Apesar de todos os boatos, custa-me a crer que o putsch na Turquia tenha partido do próprio Erdogan. Se assim fosse, não haveria tantos soldados mortos (só na improvável hipótese de serem todos mártires), além de que golpes protagonizados pelas forças armadas naquele país são relativamente vulgares. A diferença é que desde há muito que as purgas nas cúpulas das forças armadas tinham permitido "limpá-las" dos que se consideravam "guardiões do estado laico", pelo que os postos superiores eram de homens fieis a Erdogan. Assim, foram entidades intermédias ou menos graduadas as responsáveis pelo golpe abortado.
Não vale a pena estar a reportar e a debater todos os acontecimentos da tentativa de golpe.
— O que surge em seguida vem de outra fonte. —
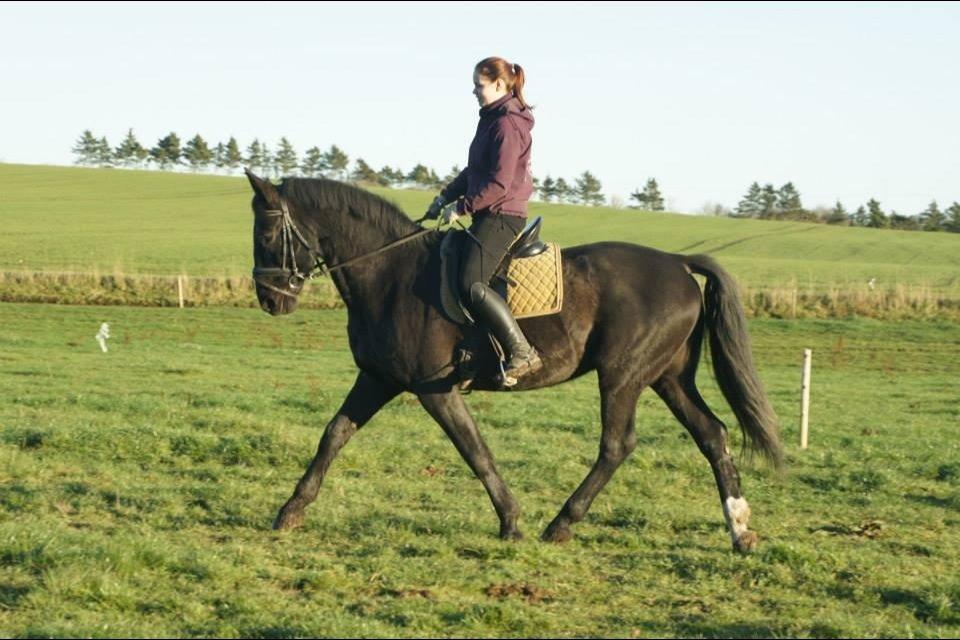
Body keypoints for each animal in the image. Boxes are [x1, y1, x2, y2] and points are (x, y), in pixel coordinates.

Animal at [244, 170, 783, 553]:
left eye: (267, 235)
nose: (270, 300)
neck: (390, 273)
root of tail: (677, 263)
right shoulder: (378, 378)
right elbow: (334, 434)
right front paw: (291, 511)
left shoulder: (434, 389)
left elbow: (475, 451)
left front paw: (511, 521)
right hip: (668, 377)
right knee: (712, 434)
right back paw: (740, 530)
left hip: (624, 375)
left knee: (617, 445)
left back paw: (561, 523)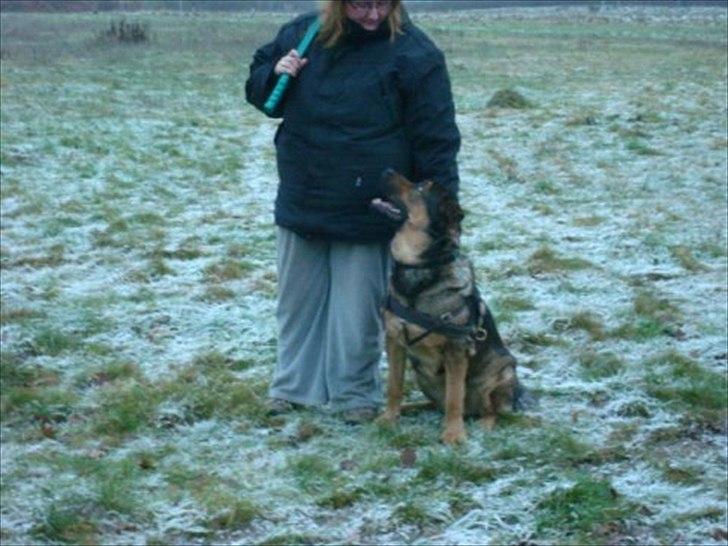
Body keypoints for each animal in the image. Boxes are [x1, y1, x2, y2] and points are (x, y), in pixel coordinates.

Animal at [372, 169, 520, 442]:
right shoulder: (394, 340)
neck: (419, 268)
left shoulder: (456, 349)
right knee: (436, 403)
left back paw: (483, 424)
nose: (386, 170)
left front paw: (453, 435)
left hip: (502, 372)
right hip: (424, 378)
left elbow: (454, 397)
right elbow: (394, 386)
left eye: (420, 187)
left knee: (491, 409)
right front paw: (389, 417)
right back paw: (411, 407)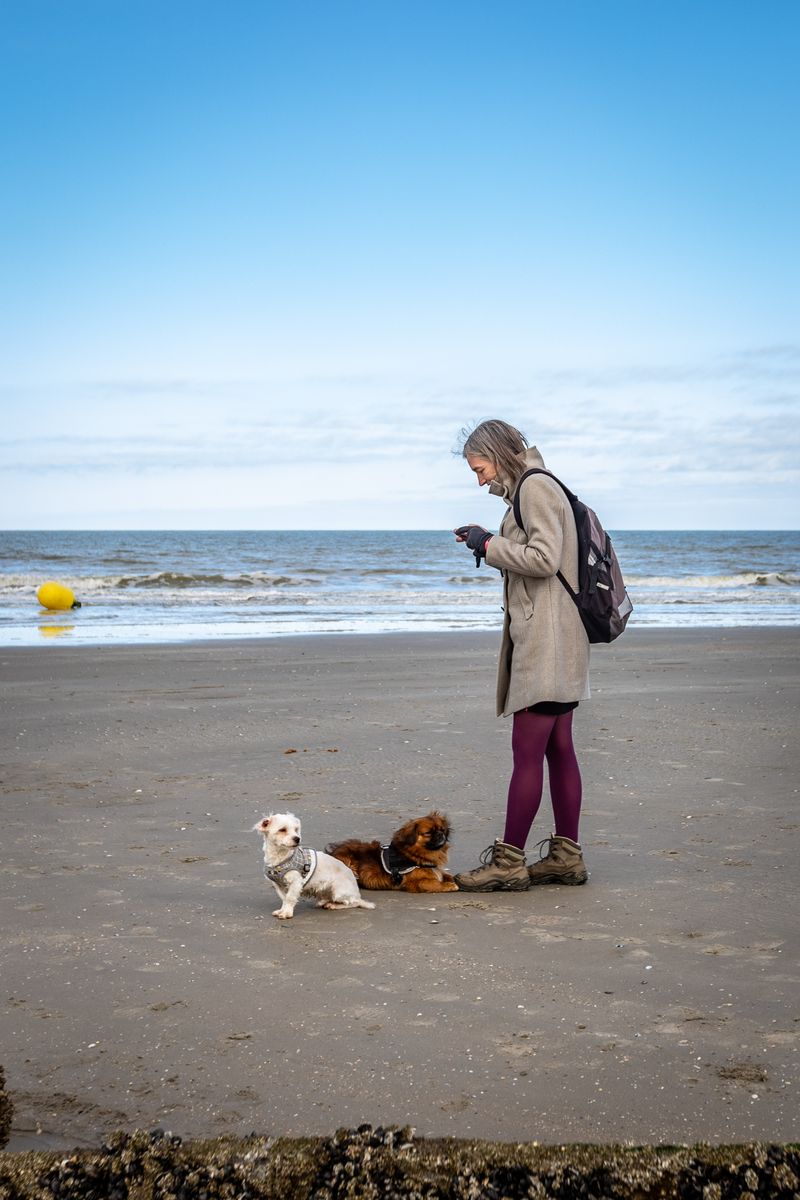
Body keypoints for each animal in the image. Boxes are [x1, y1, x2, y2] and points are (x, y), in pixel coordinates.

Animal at [326, 811, 462, 897]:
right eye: (428, 833)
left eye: (442, 830)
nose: (440, 834)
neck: (415, 855)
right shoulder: (415, 883)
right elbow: (434, 883)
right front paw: (450, 885)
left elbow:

Como já disse, com os poucos elementos disponíveis, não acredito na teoria de auto-golpe como pretexto de reforço de poderes. Mas é razoável pensar que Erdogan estivesse a par de planos para uma tentativa e o utilizasse para aumentar posteriormente o controlo do país, como efectivamente acontece. O apelo à população surtiu efeito: perante milhares de civis que apoiavam o presidente, e tendo em conta a sua legitimidade democrática, todos os partidos da oposição e grande parte das potências internacionais apressaram-se a condenar o golpe, o que reforçou a sua posição. Para mais, os revoltosos cometeram erros incomensuráveis, disparando sobre populares, o parlamento e o palácio presidencial, desencadeando ondas de violência e a sua própria derrota. E as memórias de outros golpes (particularmente o de 1960, que acabou com o derrube e morte de um primeiro-ministro eleito) não ajudaram.
Com a purga de militares, funcionários públicos, académicos e magistrados em curso (fala-se de mais de 50 mil pessoas afastadas), reforçado pela tentativa violenta de o afastar, Erdogan está a conseguir o que queria: moldar uma Turquia sob o seu jugo. Apesar da constante exaltação da memória do Império Otomano, não parece que estejamos perante perante uma islamização do país ou o fim absoluto do kemalismo. Recorde-se, aliás, que o presidente falou para as câmaras de TV ainda no aeroporto de Istambul, com uma enorme imagem de Kemal Ataturk atrás de si, para lhe conferir toda a legitimidade como líder turco. O mais provável é que seja um projecto de autoritarismo pessoal, aproveitando a dupla herança dos otomanos e do regime criado por Ataturk (que governou sempre com punho de ferro) para reforçar a Turquia como potência regional comandada por ele, um pouco à imagem do que se passa na Rússia de Putin, com aquele híbrido de URSS czarista abençoada pelo metropolita ortodoxo de Moscovo. E a aproximação a esta última, bem como a Israel, enterrando questões recentes, parece apontar nesse sentido (e provocar calafrios à NATO).
Mais inquietante ainda é a vontade de mudar algumas situações que se pensava estarem definitivamente para trás, como a intenção de reintroduzir a pena de morte, e pior, aplica-la retroactivamente. Erdogan clama que se for essa a vontade do povo, então deve ser respeitada. Mas caso aconteça, para além de afastar definitivamente a Turquia da UE, apenas revela que poderá considera-se uma democracia, no sentido bruto do termo, mas nunca um regime liberal. Além de apontar uma vontade popular como fonte única de direito (desde que convirja com os seus propósitos), a aplicação de leis penais de forma retroactiva (particularmente a pena capital), coisa absolutamente interdita em democracias liberais, tornaria a Turquia numa tirania com forma democrática, baseada na vontade popular, que entregaria o poder o chefe supremo, de poderes ilimitados, acima de qualquer norma ou princípio, com os outros órgãos de soberania a cumprir um papel meramente decorativo. Mais do que os perigo imediatos que por ali grassam (tensões militares, terrorismo, etc), essa é que devia ser a principal causa de temor.